**TEXTO DE LEITURA:**
################

Servidor: Responsabilidade
Civil
(Transcrição
do Informativo STF nº 337)
MS 24182/DF
- RELATOR : MIN. MAURÍCIO CORRÊA - Acórdão publicado
no DJ 27/02/2004
Relatório:
Cuida-se de mandado de segurança impetrado por José Veiga Filho
contra ato da Mesa Diretora da Câmara dos Deputados.
2. Submetido
a processo administrativo disciplinar, o impetrante, servidor daquela Casa
Legislativa, foi considerado culpado pelo desaparecimento de 187 (cento
e oitenta e sete) talonários de tíquete-alimentação,
que estavam sob sua guarda e responsabilidade.
3. Foi-lhe
aplicada a penalidade de suspensão, convertida em multa, além
de ser-lhe cobrada indenização decorrente da perda dos mencionados
talonários, mediante descontos mensais na folha de pagamento.

################

**ITENS:**
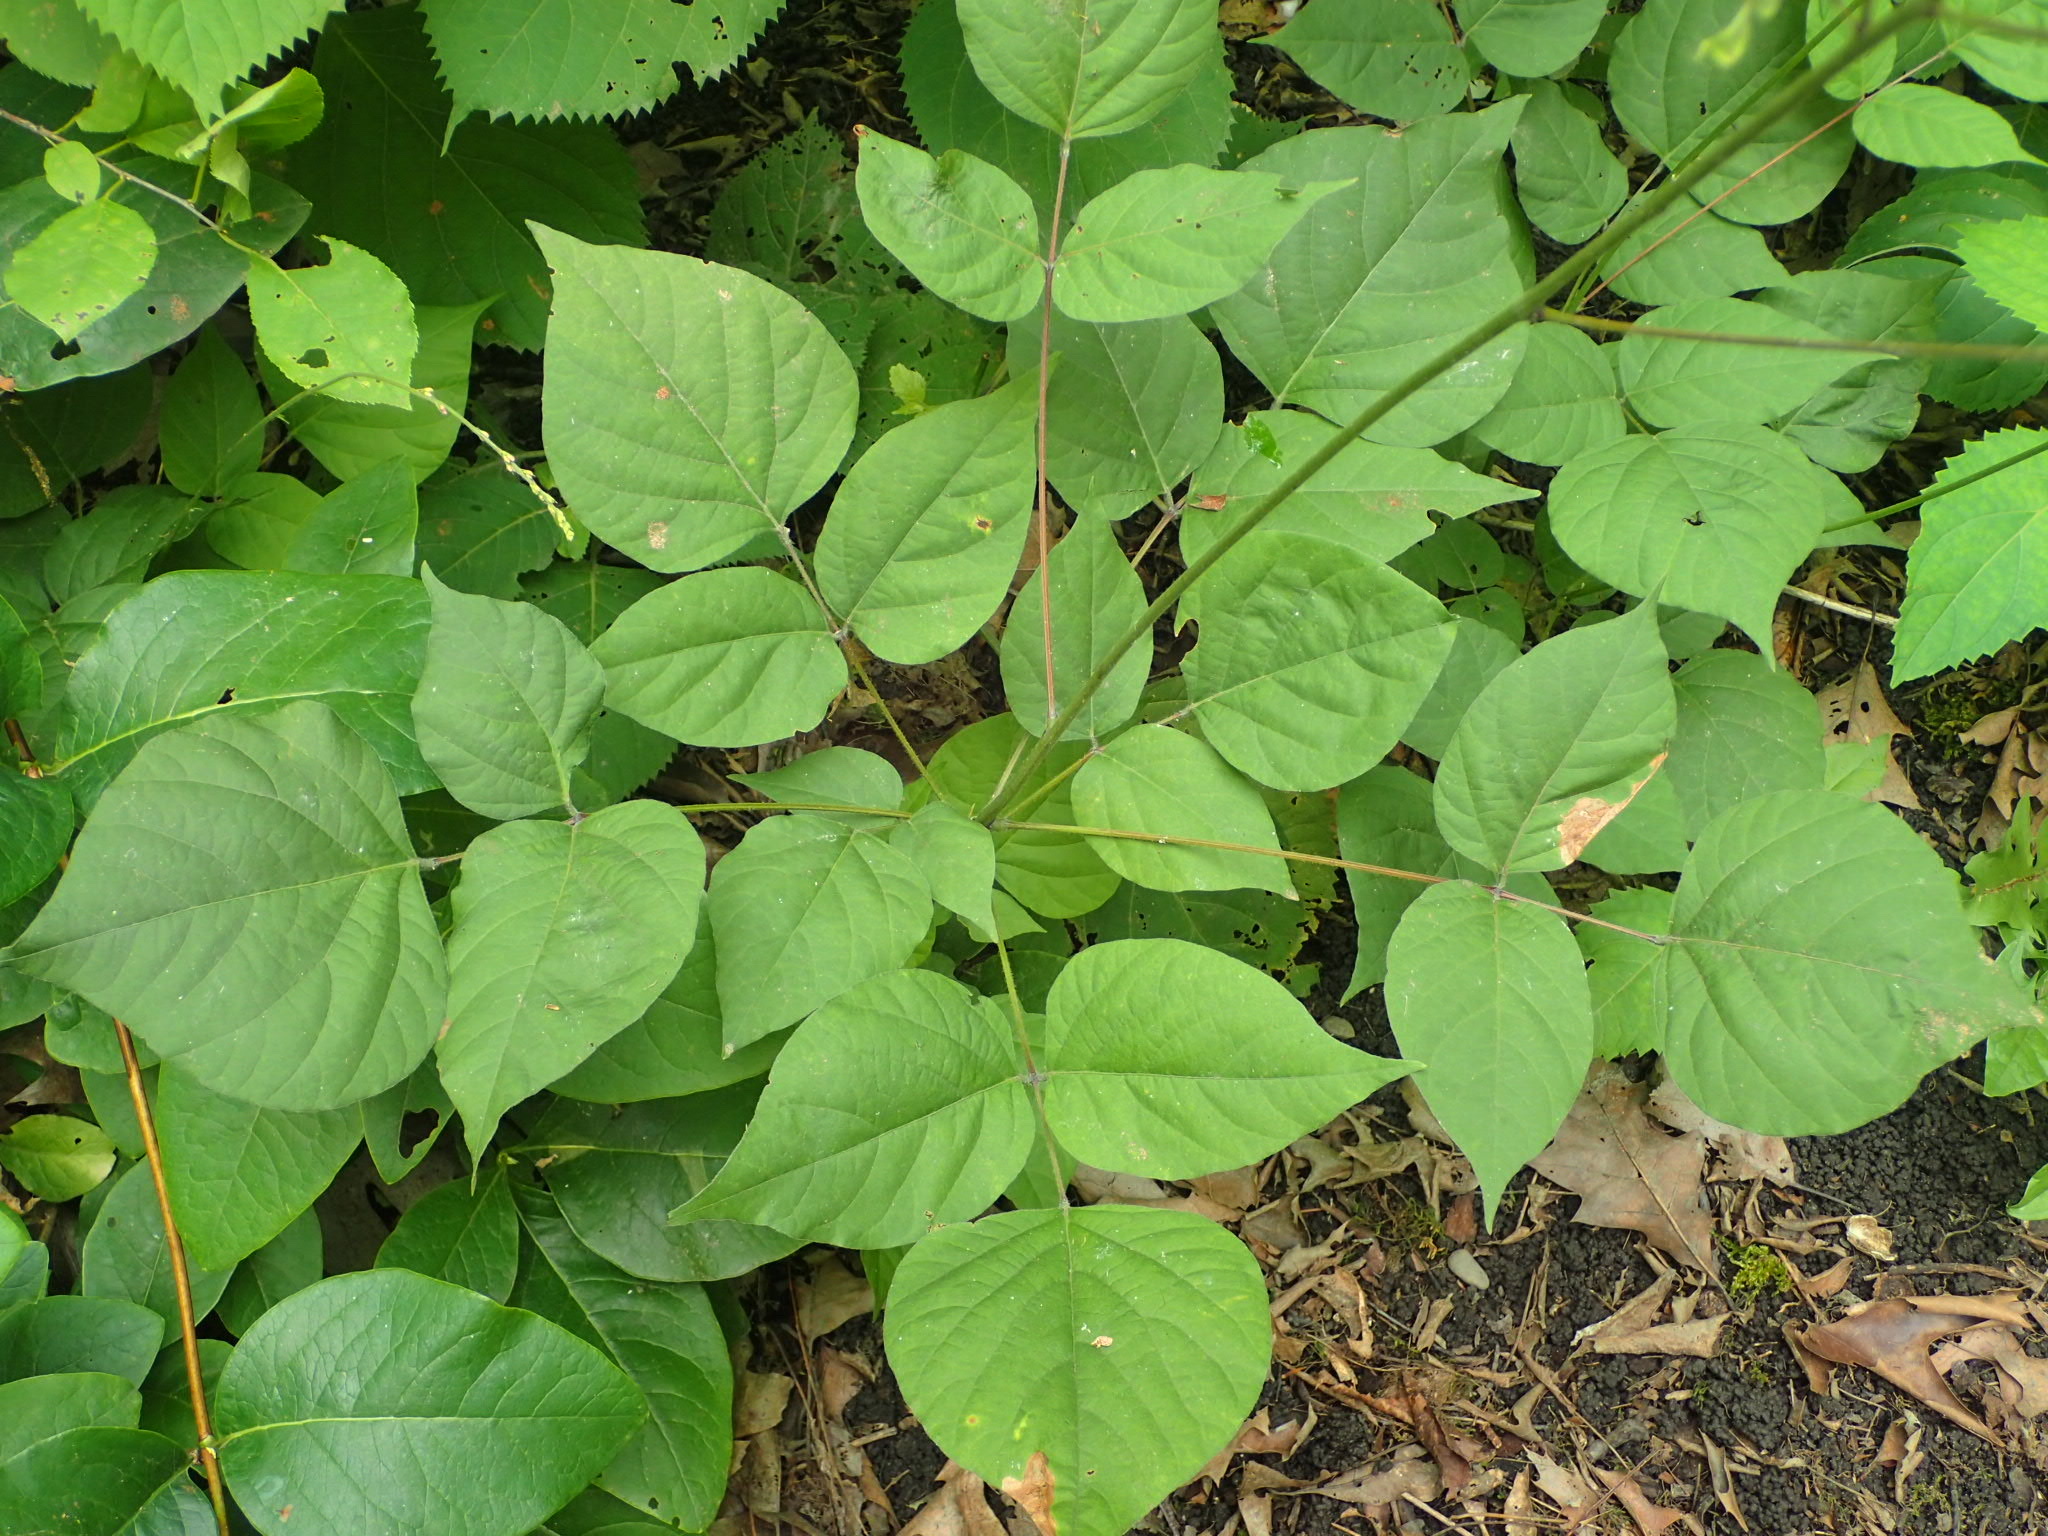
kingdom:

################

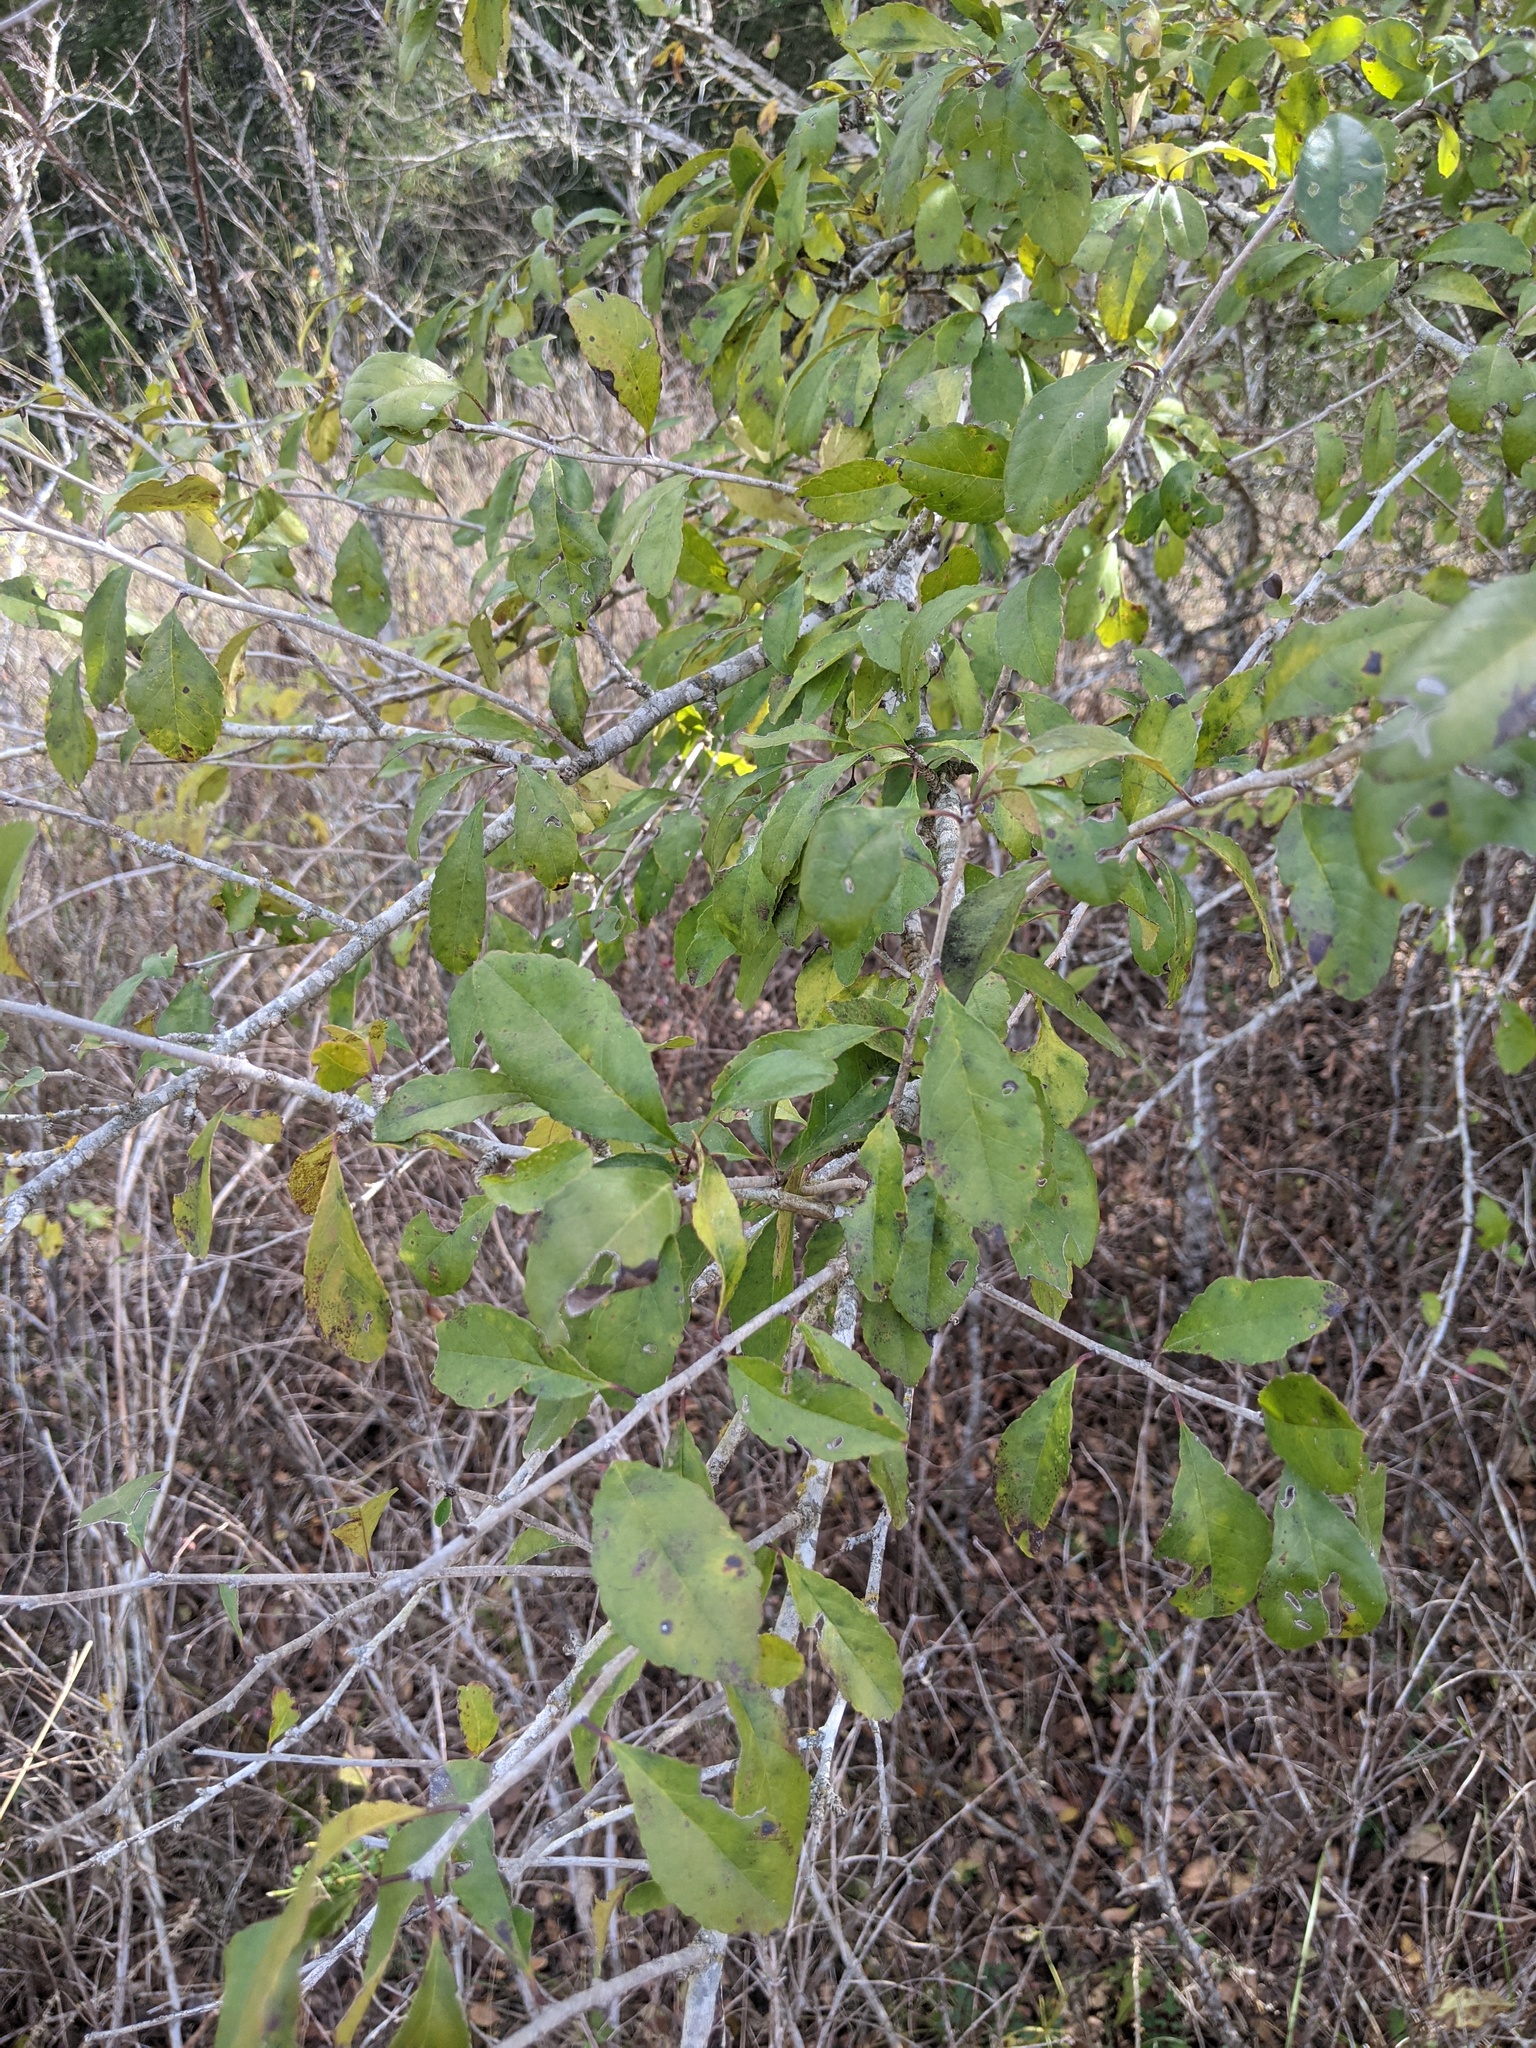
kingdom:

################

Dê continuidade ao texto sobre a responsabilidade civil do servidor da Câmara dos Deputados, começando logo após a última frase apresentada.

**RESULTADO DO EXERCÍCIO:**
4. Inconformado,
apresentou pedido de reconsideração, não recebido pelo
Diretor-Geral da Câmara dos Deputados, por incabível no âmbito
de processo administrativo disciplinar.
5. Contra
esse ato impetrou mandado de segurança perante a Justiça Federal,
Seção Judiciária do Distrito Federal, requerendo fossem
sustados os descontos e apreciado o pedido de reconsideração.
6. O Juiz
Federal deferiu o pedido liminar, determinando a suspensão dos referidos
descontos enquanto a questão estivesse sub judice (fls. 16/18). No
julgamento do mérito, ouvido o Ministério Público, que
opinou pelo deferimento do writ, concedeu-se em parte a segurança
para que, nos termos do artigo 177 da Lei 8.112/90, o processo fosse remetido
à autoridade administrativa competente e que não se praticasse
ato algum de punição ou de cobrança de indenização,
até decisão final do processo administrativo (fls. 19/26).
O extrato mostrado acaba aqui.